Seven Deadly Wastes: Transport
Going Faster: Issue 11
This week I want to revisit an idea I blogged about a while ago, and about which I’ve recently been speaking at a few conferences: the seven deadly wastes.
There are seven things that slow your software team down, and learning to conquer each of them is the key delivering faster.
The seven wastes come from the principle of of Lean Manufacturing, an idea with its origins in the Japanese car industry in the middle of the 20th century. That may seem a long way from the software industry of today, but the lessons are just as applicable to modern software development. By eliminating the seven wastes from your process, you’ll soon find your delivery times improve.
The first of the seven is transport.
This is the movement of materials from one location to another. It’s not hard to see how this slows manufacturing — a factory split across two sites will obviously be difficult to run — but in software transport waste is generally harder to see.
Think in terms of hand-overs between teams. If your developers must pass work onto a test team (or individual), and it then moves to another person’s responsibility for acceptance or sign-off, and then again for release, you have transport waste.
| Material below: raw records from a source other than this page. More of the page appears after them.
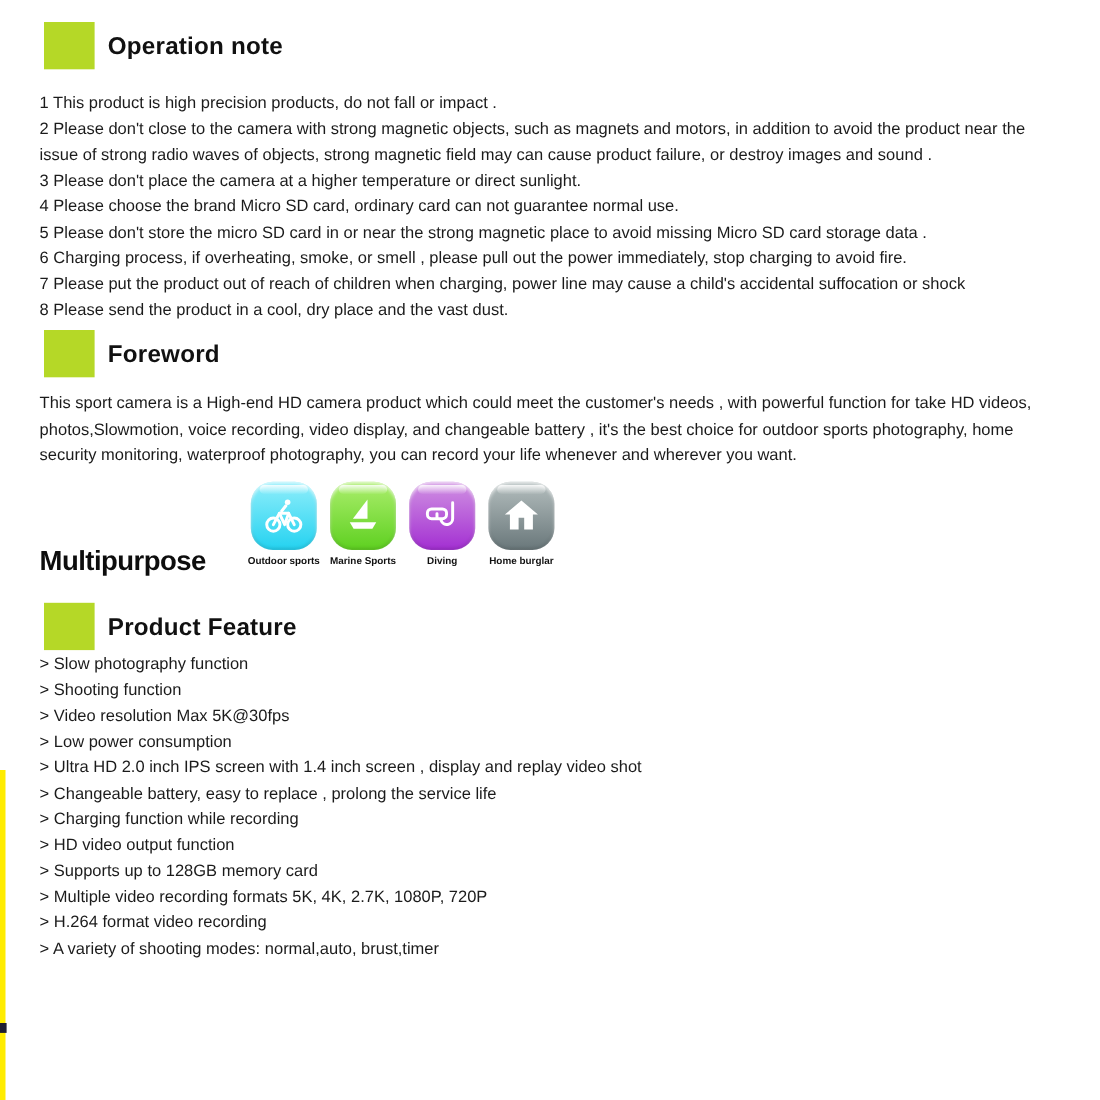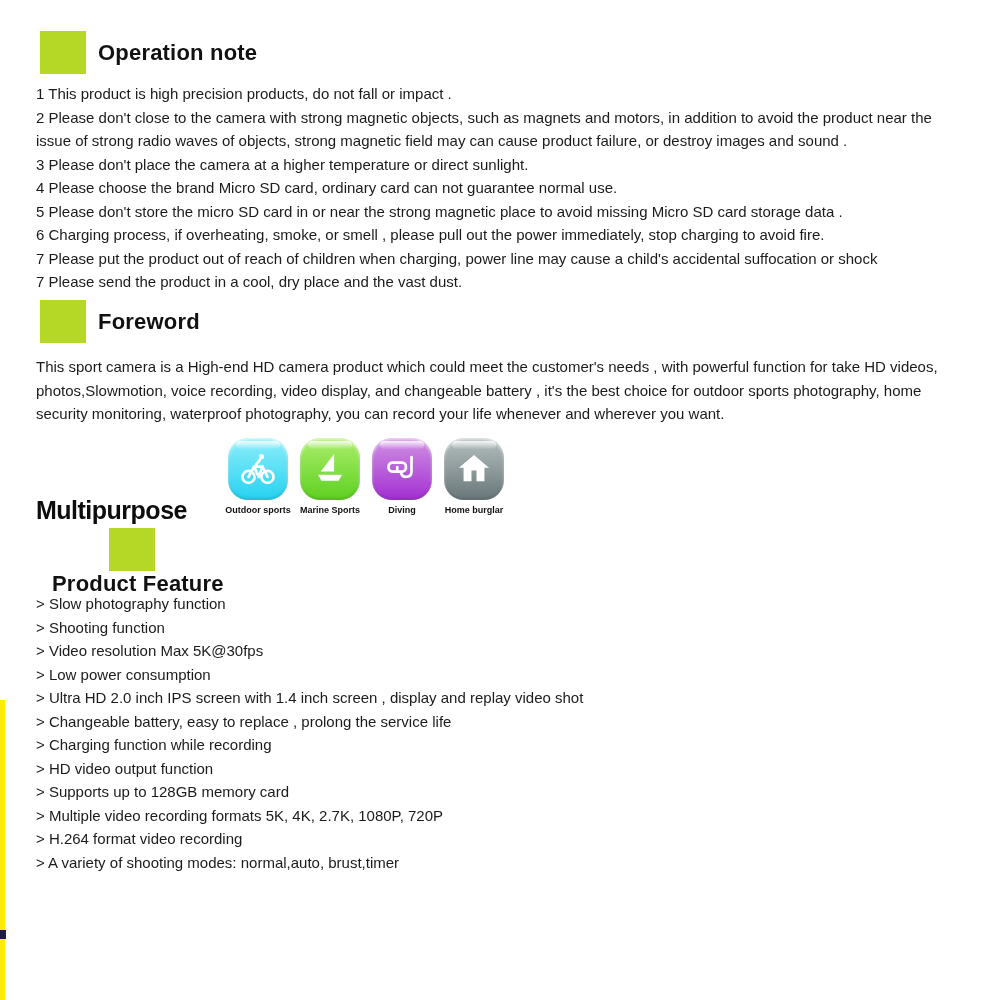--- a/index.html
+++ b/index.html
@@ -118,34 +118,34 @@
     width: 6px;
     height: 9px;
     background: #1f1f33;
   }
 </style>
 </head>
 <body>
 
 <div class="page">
 
-  <div class="section-head" style="top:31px;">
+  <div class="section-head" style="top:20px;">
     <div class="sq" style="background: rgb(181, 216, 39);"></div>
     <div class="section-title">Operation note</div>
   </div>
 
   <div class="text-block" style="top:82px;">
       <div class="note-line">1 This product is high precision products, do not fall or impact .</div>
       <div class="note-line">2 Please don't close to the camera with strong magnetic objects, such as magnets and motors, in addition to avoid the product near the issue of strong radio waves of objects, strong magnetic field may can cause product failure, or destroy images and sound .</div>
       <div class="note-line">3 Please don't place the camera at a higher temperature or direct sunlight.</div>
       <div class="note-line">4 Please choose the brand Micro SD card, ordinary card can not guarantee normal use.</div>
       <div class="note-line">5 Please don't store the micro SD card in or near the strong magnetic place to avoid missing Micro SD card storage data .</div>
       <div class="note-line">6 Charging process, if overheating, smoke, or smell , please pull out the power immediately, stop charging to avoid fire.</div>
       <div class="note-line">7 Please put the product out of reach of children when charging, power line may cause a child's accidental suffocation or shock</div>
-      <div class="note-line">7 Please send the product in a cool, dry place and the vast dust.</div>
+      <div class="note-line">8 Please send the product in a cool, dry place and the vast dust.</div>
     </div>
 
   <div class="section-head" style="top:300px;">
     <div class="sq" style="background: rgb(181, 216, 39);"></div>
     <div class="section-title">Foreword</div>
   </div>
 
   <div class="text-block" style="top:355px;">This sport camera is a High-end HD camera product which could meet the customer's needs , with powerful function for take HD videos, photos,Slowmotion, voice recording, video display, and changeable battery , it's the best choice for outdoor sports photography, home security monitoring, waterproof photography, you can record your life whenever and wherever you want.</div>
 
   <div class="multipurpose-row">
@@ -194,21 +194,21 @@
             <path fill="#ffffff" fill-rule="evenodd" d="M12 3.2 L21.5 11.2 L18.6 11.2 L18.6 19.8 L5.4 19.8 L5.4 11.2 L2.5 11.2 Z
                  M10.4 13 L13.6 13 L13.6 19.8 L10.4 19.8 Z"></path>
           </svg>
         </div>
         <div class="icon-caption">Home burglar</div>
       </div>
 
     </div>
   </div>
 
-  <div class="section-head" style="top:528px;flex-direction:column;">
+  <div class="section-head" style="top:548px;">
     <div class="sq" style="background: rgb(181, 216, 39);"></div>
     <div class="section-title">Product Feature</div>
   </div>
 
   <div class="text-block" style="top:592px;">
       <div class="note-line">&gt; Slow photography function</div>
       <div class="note-line">&gt; Shooting function</div>
       <div class="note-line">&gt; Video resolution Max 5K@30fps</div>
       <div class="note-line">&gt; Low power consumption</div>
       <div class="note-line">&gt; Ultra HD 2.0 inch IPS screen with 1.4 inch screen , display and replay video shot</div>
If you’ve ever engaged in “feature-tennis” — where an item is bounced back and forth between development and QA several times, then you’ve experienced severe transport waste.
One way to reduce handovers like that is to foster a spirit of collaboration. Encourage developers and testers to work together on a problem, and build a shared understanding of the solution.
Another form of transport waste comes from moving code around. Deployments, branching and merging are all forms of transport. Clearly some are necessary — you need to be able to deploy things — but reducing the cost of that deployment is vital. If it takes more than a few minutes then it will have a significant impact on your productivity.